You can use the TRIVIAL method, as shown by fkraiem. This generates uniform results, but does use a lot of RNG calls, as Ilmari pointed out. In practice this may be a non-issue or may be very important (e.g. getting results from /dev/random may stall; getting good entropy on an isolated embedded device may be difficult).
You can optimize this slightly by generating the inner $n-2$ bits and setting the first and last bits to one, which saves no time in any sane primality test, but uses less randomness on average.
There are some faster methods, such as Fouque and Tibouchi (2011 and 2014). These no longer generate with perfect uniformity, but bound it to an extremely small value.

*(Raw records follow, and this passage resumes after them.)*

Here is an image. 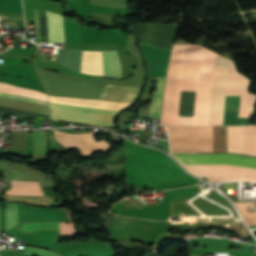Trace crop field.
I'll list each match as a JSON object with an SVG mask.
<instances>
[{
    "label": "crop field",
    "mask_w": 256,
    "mask_h": 256,
    "mask_svg": "<svg viewBox=\"0 0 256 256\" xmlns=\"http://www.w3.org/2000/svg\"><path fill=\"white\" fill-rule=\"evenodd\" d=\"M241 214L247 221L248 225H256V212H249V203L234 202ZM254 204V203H252Z\"/></svg>",
    "instance_id": "obj_13"
},
{
    "label": "crop field",
    "mask_w": 256,
    "mask_h": 256,
    "mask_svg": "<svg viewBox=\"0 0 256 256\" xmlns=\"http://www.w3.org/2000/svg\"><path fill=\"white\" fill-rule=\"evenodd\" d=\"M34 154H45V133L33 132Z\"/></svg>",
    "instance_id": "obj_14"
},
{
    "label": "crop field",
    "mask_w": 256,
    "mask_h": 256,
    "mask_svg": "<svg viewBox=\"0 0 256 256\" xmlns=\"http://www.w3.org/2000/svg\"><path fill=\"white\" fill-rule=\"evenodd\" d=\"M24 253L27 255H31V256H62L57 253L40 250V249H36V248H31V247H27V246H25V248H24Z\"/></svg>",
    "instance_id": "obj_19"
},
{
    "label": "crop field",
    "mask_w": 256,
    "mask_h": 256,
    "mask_svg": "<svg viewBox=\"0 0 256 256\" xmlns=\"http://www.w3.org/2000/svg\"><path fill=\"white\" fill-rule=\"evenodd\" d=\"M183 49H184V45H174L171 59H170L171 62L168 67V76H167L166 84L180 85L181 72H177V71H180L181 63H175L174 70H177V71H173V66H174V62H182ZM198 50H199V45H185L183 62L197 63ZM181 70H182V67H181ZM186 71H187V65L185 68L184 78H186ZM189 71H190V65L188 68L187 78H189ZM192 72H193V65L191 68V75H190L191 79H192ZM195 72H196V65L194 68L193 79H195ZM231 73H235V75H231ZM249 84H250V81L247 78L243 77L241 74H239L236 71L233 62L229 60L226 95H240V106L254 107L256 103V95L247 93ZM173 85H165V90L180 91V86H173ZM192 91H194V85H193ZM179 96H180V92L165 91L163 107L178 108ZM194 99H195V93L181 92L180 104H179V116H193ZM252 110L253 108L240 107L239 117H250L252 114ZM177 112H178V109L163 108L161 124L177 125ZM192 120H193V117H178V125H192Z\"/></svg>",
    "instance_id": "obj_1"
},
{
    "label": "crop field",
    "mask_w": 256,
    "mask_h": 256,
    "mask_svg": "<svg viewBox=\"0 0 256 256\" xmlns=\"http://www.w3.org/2000/svg\"><path fill=\"white\" fill-rule=\"evenodd\" d=\"M11 148L25 149V132H11Z\"/></svg>",
    "instance_id": "obj_16"
},
{
    "label": "crop field",
    "mask_w": 256,
    "mask_h": 256,
    "mask_svg": "<svg viewBox=\"0 0 256 256\" xmlns=\"http://www.w3.org/2000/svg\"><path fill=\"white\" fill-rule=\"evenodd\" d=\"M49 41L63 42L62 15L46 11Z\"/></svg>",
    "instance_id": "obj_9"
},
{
    "label": "crop field",
    "mask_w": 256,
    "mask_h": 256,
    "mask_svg": "<svg viewBox=\"0 0 256 256\" xmlns=\"http://www.w3.org/2000/svg\"><path fill=\"white\" fill-rule=\"evenodd\" d=\"M158 88L157 92L153 93L152 100H151V109H150V116L160 117V108H161V101L163 95V87L165 78H158Z\"/></svg>",
    "instance_id": "obj_12"
},
{
    "label": "crop field",
    "mask_w": 256,
    "mask_h": 256,
    "mask_svg": "<svg viewBox=\"0 0 256 256\" xmlns=\"http://www.w3.org/2000/svg\"><path fill=\"white\" fill-rule=\"evenodd\" d=\"M139 89L140 88L131 87V86L107 84L100 99L132 103ZM51 108L102 114V115H110V116H114V114L118 112L115 110L78 107V106H70V105H62V104H54V103H51ZM78 112L59 111V110L51 109V115L49 118L62 120V121L77 122L81 124L113 126L112 125L113 117L78 113Z\"/></svg>",
    "instance_id": "obj_4"
},
{
    "label": "crop field",
    "mask_w": 256,
    "mask_h": 256,
    "mask_svg": "<svg viewBox=\"0 0 256 256\" xmlns=\"http://www.w3.org/2000/svg\"><path fill=\"white\" fill-rule=\"evenodd\" d=\"M34 15H35V37L36 42L40 41V35H39V25H38V14L37 9L34 8Z\"/></svg>",
    "instance_id": "obj_20"
},
{
    "label": "crop field",
    "mask_w": 256,
    "mask_h": 256,
    "mask_svg": "<svg viewBox=\"0 0 256 256\" xmlns=\"http://www.w3.org/2000/svg\"><path fill=\"white\" fill-rule=\"evenodd\" d=\"M38 14H39L41 41H48L45 11L38 9Z\"/></svg>",
    "instance_id": "obj_18"
},
{
    "label": "crop field",
    "mask_w": 256,
    "mask_h": 256,
    "mask_svg": "<svg viewBox=\"0 0 256 256\" xmlns=\"http://www.w3.org/2000/svg\"><path fill=\"white\" fill-rule=\"evenodd\" d=\"M24 231L38 229H59L58 223H31L21 225Z\"/></svg>",
    "instance_id": "obj_17"
},
{
    "label": "crop field",
    "mask_w": 256,
    "mask_h": 256,
    "mask_svg": "<svg viewBox=\"0 0 256 256\" xmlns=\"http://www.w3.org/2000/svg\"><path fill=\"white\" fill-rule=\"evenodd\" d=\"M96 134H66L60 131H54L55 139L64 147L68 149H77L82 155H90L94 151H102L108 145V142L101 140L97 142L94 138Z\"/></svg>",
    "instance_id": "obj_6"
},
{
    "label": "crop field",
    "mask_w": 256,
    "mask_h": 256,
    "mask_svg": "<svg viewBox=\"0 0 256 256\" xmlns=\"http://www.w3.org/2000/svg\"><path fill=\"white\" fill-rule=\"evenodd\" d=\"M6 201L10 202H26L35 205H50L55 201V198L47 196H7Z\"/></svg>",
    "instance_id": "obj_11"
},
{
    "label": "crop field",
    "mask_w": 256,
    "mask_h": 256,
    "mask_svg": "<svg viewBox=\"0 0 256 256\" xmlns=\"http://www.w3.org/2000/svg\"><path fill=\"white\" fill-rule=\"evenodd\" d=\"M103 76L121 79L120 62L115 51H102Z\"/></svg>",
    "instance_id": "obj_8"
},
{
    "label": "crop field",
    "mask_w": 256,
    "mask_h": 256,
    "mask_svg": "<svg viewBox=\"0 0 256 256\" xmlns=\"http://www.w3.org/2000/svg\"><path fill=\"white\" fill-rule=\"evenodd\" d=\"M177 24H139L130 27L142 44L171 51Z\"/></svg>",
    "instance_id": "obj_5"
},
{
    "label": "crop field",
    "mask_w": 256,
    "mask_h": 256,
    "mask_svg": "<svg viewBox=\"0 0 256 256\" xmlns=\"http://www.w3.org/2000/svg\"><path fill=\"white\" fill-rule=\"evenodd\" d=\"M6 209V230L18 224L17 204L14 203V214H12V203H4Z\"/></svg>",
    "instance_id": "obj_15"
},
{
    "label": "crop field",
    "mask_w": 256,
    "mask_h": 256,
    "mask_svg": "<svg viewBox=\"0 0 256 256\" xmlns=\"http://www.w3.org/2000/svg\"><path fill=\"white\" fill-rule=\"evenodd\" d=\"M174 144L171 153L212 152L211 134H197V127H167ZM213 152H227L225 126L211 127ZM227 142L241 141L240 126H226ZM198 133H210L209 128H198ZM243 154L256 156V126H241ZM173 142V139H171ZM241 147L240 142L228 143ZM228 152L242 153V148H228Z\"/></svg>",
    "instance_id": "obj_2"
},
{
    "label": "crop field",
    "mask_w": 256,
    "mask_h": 256,
    "mask_svg": "<svg viewBox=\"0 0 256 256\" xmlns=\"http://www.w3.org/2000/svg\"><path fill=\"white\" fill-rule=\"evenodd\" d=\"M0 92L48 100L47 95H45L43 93L24 89V88L15 87V86H12V85H9L6 83H0ZM3 93H0L1 97L26 100V101H32V102H36V103H40V104H44V105H49V102L44 101V100L26 98V97L3 94Z\"/></svg>",
    "instance_id": "obj_7"
},
{
    "label": "crop field",
    "mask_w": 256,
    "mask_h": 256,
    "mask_svg": "<svg viewBox=\"0 0 256 256\" xmlns=\"http://www.w3.org/2000/svg\"><path fill=\"white\" fill-rule=\"evenodd\" d=\"M181 164H229L256 168V158L234 154H171ZM229 165H182L195 176L210 182L249 180L256 182V169Z\"/></svg>",
    "instance_id": "obj_3"
},
{
    "label": "crop field",
    "mask_w": 256,
    "mask_h": 256,
    "mask_svg": "<svg viewBox=\"0 0 256 256\" xmlns=\"http://www.w3.org/2000/svg\"><path fill=\"white\" fill-rule=\"evenodd\" d=\"M10 195H44L38 182L12 181Z\"/></svg>",
    "instance_id": "obj_10"
}]
</instances>
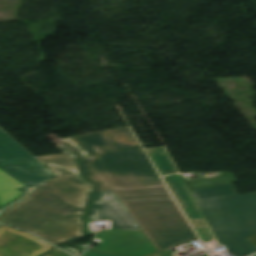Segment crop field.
Here are the masks:
<instances>
[{
	"label": "crop field",
	"mask_w": 256,
	"mask_h": 256,
	"mask_svg": "<svg viewBox=\"0 0 256 256\" xmlns=\"http://www.w3.org/2000/svg\"><path fill=\"white\" fill-rule=\"evenodd\" d=\"M56 178L3 210L0 222L31 231L57 245L84 236L85 209L94 186L79 175L70 155L36 157Z\"/></svg>",
	"instance_id": "crop-field-1"
},
{
	"label": "crop field",
	"mask_w": 256,
	"mask_h": 256,
	"mask_svg": "<svg viewBox=\"0 0 256 256\" xmlns=\"http://www.w3.org/2000/svg\"><path fill=\"white\" fill-rule=\"evenodd\" d=\"M71 139L91 160H81L82 174L97 189L163 187L114 191L123 200L171 198L166 187L128 127Z\"/></svg>",
	"instance_id": "crop-field-2"
},
{
	"label": "crop field",
	"mask_w": 256,
	"mask_h": 256,
	"mask_svg": "<svg viewBox=\"0 0 256 256\" xmlns=\"http://www.w3.org/2000/svg\"><path fill=\"white\" fill-rule=\"evenodd\" d=\"M192 193L219 242L237 256L256 251L244 239L256 234V193L238 195L233 184Z\"/></svg>",
	"instance_id": "crop-field-3"
},
{
	"label": "crop field",
	"mask_w": 256,
	"mask_h": 256,
	"mask_svg": "<svg viewBox=\"0 0 256 256\" xmlns=\"http://www.w3.org/2000/svg\"><path fill=\"white\" fill-rule=\"evenodd\" d=\"M160 256L173 254L171 247L197 239L173 199L123 202Z\"/></svg>",
	"instance_id": "crop-field-4"
},
{
	"label": "crop field",
	"mask_w": 256,
	"mask_h": 256,
	"mask_svg": "<svg viewBox=\"0 0 256 256\" xmlns=\"http://www.w3.org/2000/svg\"><path fill=\"white\" fill-rule=\"evenodd\" d=\"M0 168L23 183L30 190L55 177L51 170L1 128Z\"/></svg>",
	"instance_id": "crop-field-5"
},
{
	"label": "crop field",
	"mask_w": 256,
	"mask_h": 256,
	"mask_svg": "<svg viewBox=\"0 0 256 256\" xmlns=\"http://www.w3.org/2000/svg\"><path fill=\"white\" fill-rule=\"evenodd\" d=\"M101 240L97 251L143 256L157 251L143 230L109 229L97 234Z\"/></svg>",
	"instance_id": "crop-field-6"
},
{
	"label": "crop field",
	"mask_w": 256,
	"mask_h": 256,
	"mask_svg": "<svg viewBox=\"0 0 256 256\" xmlns=\"http://www.w3.org/2000/svg\"><path fill=\"white\" fill-rule=\"evenodd\" d=\"M86 220L107 221L110 228L141 229L112 191L94 193Z\"/></svg>",
	"instance_id": "crop-field-7"
},
{
	"label": "crop field",
	"mask_w": 256,
	"mask_h": 256,
	"mask_svg": "<svg viewBox=\"0 0 256 256\" xmlns=\"http://www.w3.org/2000/svg\"><path fill=\"white\" fill-rule=\"evenodd\" d=\"M51 248L30 233L8 226L0 228V256H37Z\"/></svg>",
	"instance_id": "crop-field-8"
},
{
	"label": "crop field",
	"mask_w": 256,
	"mask_h": 256,
	"mask_svg": "<svg viewBox=\"0 0 256 256\" xmlns=\"http://www.w3.org/2000/svg\"><path fill=\"white\" fill-rule=\"evenodd\" d=\"M28 190L0 170V210L23 197Z\"/></svg>",
	"instance_id": "crop-field-9"
},
{
	"label": "crop field",
	"mask_w": 256,
	"mask_h": 256,
	"mask_svg": "<svg viewBox=\"0 0 256 256\" xmlns=\"http://www.w3.org/2000/svg\"><path fill=\"white\" fill-rule=\"evenodd\" d=\"M146 151L162 176L178 171L165 147L150 148Z\"/></svg>",
	"instance_id": "crop-field-10"
},
{
	"label": "crop field",
	"mask_w": 256,
	"mask_h": 256,
	"mask_svg": "<svg viewBox=\"0 0 256 256\" xmlns=\"http://www.w3.org/2000/svg\"><path fill=\"white\" fill-rule=\"evenodd\" d=\"M44 256H71V255H69L68 253H66L62 250H59V249L55 248L50 253H48Z\"/></svg>",
	"instance_id": "crop-field-11"
},
{
	"label": "crop field",
	"mask_w": 256,
	"mask_h": 256,
	"mask_svg": "<svg viewBox=\"0 0 256 256\" xmlns=\"http://www.w3.org/2000/svg\"><path fill=\"white\" fill-rule=\"evenodd\" d=\"M84 256H121V255H114V254L86 251Z\"/></svg>",
	"instance_id": "crop-field-12"
},
{
	"label": "crop field",
	"mask_w": 256,
	"mask_h": 256,
	"mask_svg": "<svg viewBox=\"0 0 256 256\" xmlns=\"http://www.w3.org/2000/svg\"><path fill=\"white\" fill-rule=\"evenodd\" d=\"M254 247H256V235L246 238Z\"/></svg>",
	"instance_id": "crop-field-13"
},
{
	"label": "crop field",
	"mask_w": 256,
	"mask_h": 256,
	"mask_svg": "<svg viewBox=\"0 0 256 256\" xmlns=\"http://www.w3.org/2000/svg\"><path fill=\"white\" fill-rule=\"evenodd\" d=\"M146 256H158V255L152 253V254H149V255H146Z\"/></svg>",
	"instance_id": "crop-field-14"
},
{
	"label": "crop field",
	"mask_w": 256,
	"mask_h": 256,
	"mask_svg": "<svg viewBox=\"0 0 256 256\" xmlns=\"http://www.w3.org/2000/svg\"><path fill=\"white\" fill-rule=\"evenodd\" d=\"M118 190H120V189H118ZM98 191H103V190H98Z\"/></svg>",
	"instance_id": "crop-field-15"
}]
</instances>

They use many fewer random bits.
I believe what Begueradj was getting at with his "+2" step is the PRIMEINC method, which is basically saying "generate a random value $t$, if $t$ isn't prime, then return ${\rm nextprime}(t)$." This is fast but very non-uniform. While nobody knows how to exploit this for the sizes of numbers we're talking about, it seems dubious to knowingly use a method which returns some numbers many orders of magnitude more often than others.
There are also the methods of Maurer and Shawe-Taylor. The latter is described in FIPS 186-4. Menezes et al. describes them both. These build up provable random primes -- no primality testing needed (though if you are implementing this I strongly recommend doing tests and assertions throughout the code -- including perhaps having it output a primality proof which is verified by other code). (Added 2017:) As mentioned in a comment, a GMP implementation of Shawe-Taylor is very similar in speed to the trivial method. Maurer's algorithm is perhaps 1.5x slower (it works harder to maintain diversity vs. S-T).
For primality testing, see FIPS 186-4 for some detailed info including detailed algorithms and numbers of tests recommended for given security levels. In practice, random composites of this size are highly unlikely to pass even a single Miller-Rabin test, hence you will almost certainly be doing only 1 test per composite, followed by the full suite for your probable prime.
Details of test performance optimization can be seen in something like this answer. The goal is to reject composites as fast as possible.
As fkraiem points out, primality testing is far, far easier than factoring. Some example times for 2048-bit (616 digit) numbers:
- a single M-R test takes ~2 milliseconds
- random primes using BPSW plus some extra M-R tests takes 0.25 seconds on a Macbook.
- random constructive proven primes takes 0.25 - 1 second.
- random BPSW prime plus generic proof (APR-CL or ECPP) in about 30 seconds
The last (random prime followed by proof) is almost never used, except perhaps for the smaller DSA primes (proving a 160-bit or 256-bit number is very fast). But this shows even for this size it can be done in a reasonable time.